One thing I tell a lot of Entrepreneurs I help, which helps with people seeking jobs especially in today's market, is to just focus on doing what you love and growing at it without worrying about if there's a "huge" demand for it or not. Just do whatever YOU want to do and maybe find some open source projects to participate in that will give you "real world" stuff to point at where you honestly shine with your passion.

The reason I say this is because a lot of people think they make theirself a better candidate by being more versatile and acquiring the experiences they need in order to create the "reality" needed about theirself to logically qualify for the most positions to increase their chances of being able to find a job.

The problem this creates is the minute we need somebody who's a wizard at some particular thing you wind up scaring everyone away when mentioning it and because they don't want to come off as "inadequate" we more or less have to read their "no" on our own through their inaction and or excuses. Then the people we encounter who actually have the right type of flame in them don't have the level of technical ingenuity required required for the role because they've chosen to focus on learning how to make todo apps in all the most popular platforms for the sake of logically qualifying for the most jobs. So the people who wind up getting that position are the people who decided to dive into that particular thing just out of their own passion and curiosity becoming more and more clever with what they create always raising the bar on what those things can do.

An example of what I mean, is how I've come across a lot of front end developers who are wizards in Adobe Illustrator and can draw extremely well yet rarely ever use or play with SVG because their jobs revolve around building e-commerce platforms and banking apps which don't require much vector art aside of maybe a responsive svg logo and icons. Meanwhile their "dream job" in programming is one where they're able to express more their art skills some type of way but they never focus on advancing in that area because they stay caught up in learning whatevers in the highest demand so they can feel more secure in the workforce.

So if you fall into that same pattern it's not going to do anything but keep you too occupied/trapped to dive into whatever you really want to do which in turn never yields any examples that says the things you want to be able to say about yourself in that arena. Besides that, just because a job isn't in "high demand" doesn't mean they don't exist and pay lots of money. In fact that may be the component that makes companies bid over your attention because of how few wizards there are on the market for that skill.
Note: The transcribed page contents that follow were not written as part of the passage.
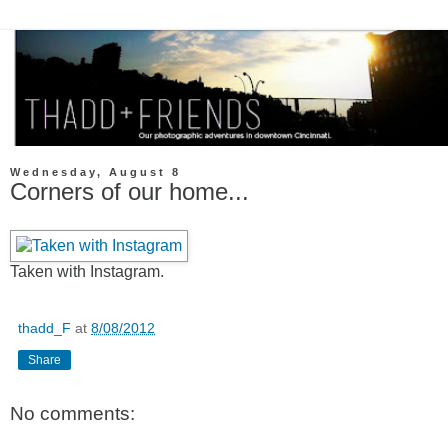
Wednesday, August 8
Corners of our home...
Taken with Instagram.
thadd_F
at
8/08/2012
Share
No comments:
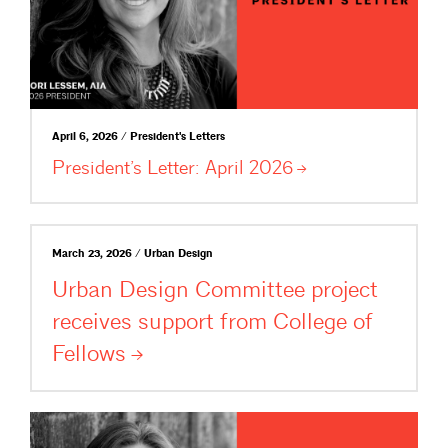
April 6, 2026 / President's Letters
President’s Letter: April
2026
March 23, 2026 / Urban Design
Urban Design Committee project
receives support from College of
Fellows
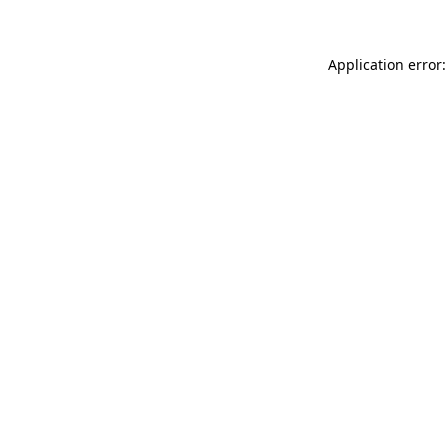
Application error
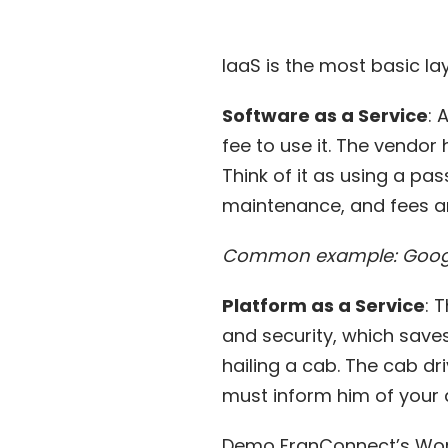
IaaS is the most basic lay
Software as a Service
: 
fee to use it. The vendo
Think of it as using a pas
maintenance, and fees a
Common example: Goog
Platform as a Service
: 
and security, which saves
hailing a cab. The cab d
must inform him of your d
Demo FranConnect’s Wo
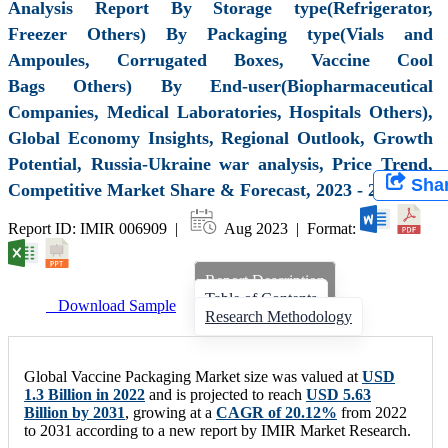
Analysis Report By Storage type(Refrigerator,
Freezer Others) By Packaging type(Vials and
Ampoules, Corrugated Boxes, Vaccine Cool
Bags Others) By End-user(Biopharmaceutical
Companies, Medical Laboratories, Hospitals Others),
Global Economy Insights, Regional Outlook, Growth
Potential, Russia-Ukraine war analysis, Price Trend,
Sha
Competitive Market Share & Forecast, 2023 - 2031
Report ID: IMIR 006909 |
Aug 2023 | Format:
Report Description
Table of Contents
Download Sample
Research Methodology
Global Vaccine Packaging Market size was valued at
USD
1.3 Billion in 2022
and is projected to reach
USD 5.63
Billion by 2031
, growing at a
CAGR of 20.12%
from 2022
to 2031 according to a new report by IMIR Market Research.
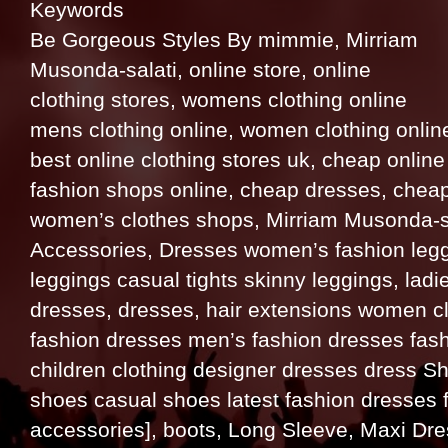
Keywords
Be Gorgeous Styles By mimmie, Mirriam
Musonda-salati, online store, online
clothing stores, womens clothing online
mens clothing online, women clothing online
best online clothing stores uk, cheap onlin
fashion shops online, cheap dresses, cheap
women’s clothes shops, Mirriam Musonda-sal
Accessories, Dresses women’s fashion leggi
leggings casual tights skinny leggings, ladie
dresses, dresses, hair extensions women c
fashion dresses men’s fashion dresses fashi
children clothing designer dresses dress Shi
shoes casual shoes latest fashion dresses 
accessories], boots, Long Sleeve, Maxi Dr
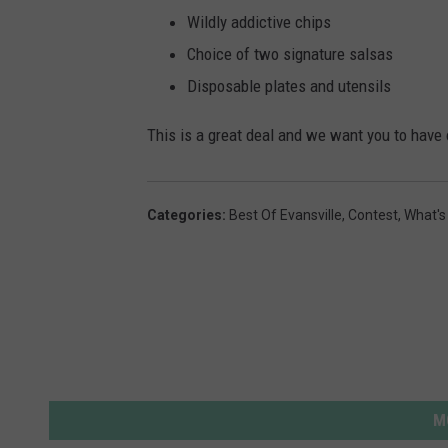
r
Wildly addictive chips
u
Choice of two signature salsas
b
Disposable plates and utensils
n
i
This is a great deal and we want you to have 
k
o
Categories
:
Best Of Evansville
,
Contest
,
What's
v
M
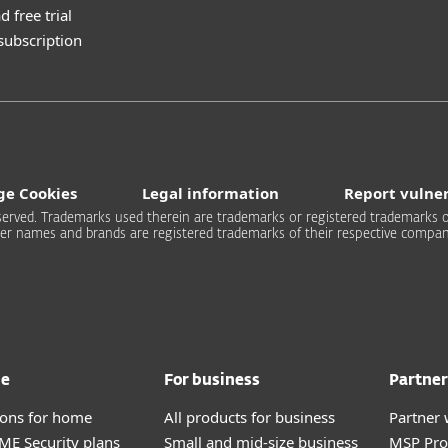
 free trial
 subscription
e Cookies
Legal information
Report vulner
 reserved. Trademarks used therein are trademarks or registered trademarks of
er names and brands are registered trademarks of their respective compan
me
For business
Partner
tions for home
All products for business
Partner 
E Security plans
Small and mid-size business
MSP Pr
Then on another note, you may well be the one to pioneer a completely new role that doesn't exist yet for anyone to ask for because they're not aware of the value it can provide to in turn ask for it.

In regards to you working at Mozilla... this could be the difference in you doing basic/typical updates and maintenance to their documentation pages like virtually any other developer who knows HTML and a functional extent of JS can manage doing, or being some fashion of "lead developer" on some new cool software/app/plugin that nobody but you can step up to.

So just stay true to yourself, explore what you love, grow at the things you value and don't worry about all the things you "don't qualify for", let the people who love those things worry about qualifying for them.


Working at Mozilla does seem sweet.

I'm not sure, but this thread is bound to help! I'm really curious about what the advice might be.


Yeah, I'm excited to see what people say. πŸ˜„


Most of their products are open-source, so contributing to them would certainly help.


That's definitely something worth noting. It'd probably be a good place to start with my contributing to open-source as well. thanks!


Having been rejected by them recently, I definitely don't recommend applying via submitting a resume to their job posts.


Dang, that sucks. What do you think would be a good alternative way of applying?


I'd reach out to a recruiter unless you know people at the company.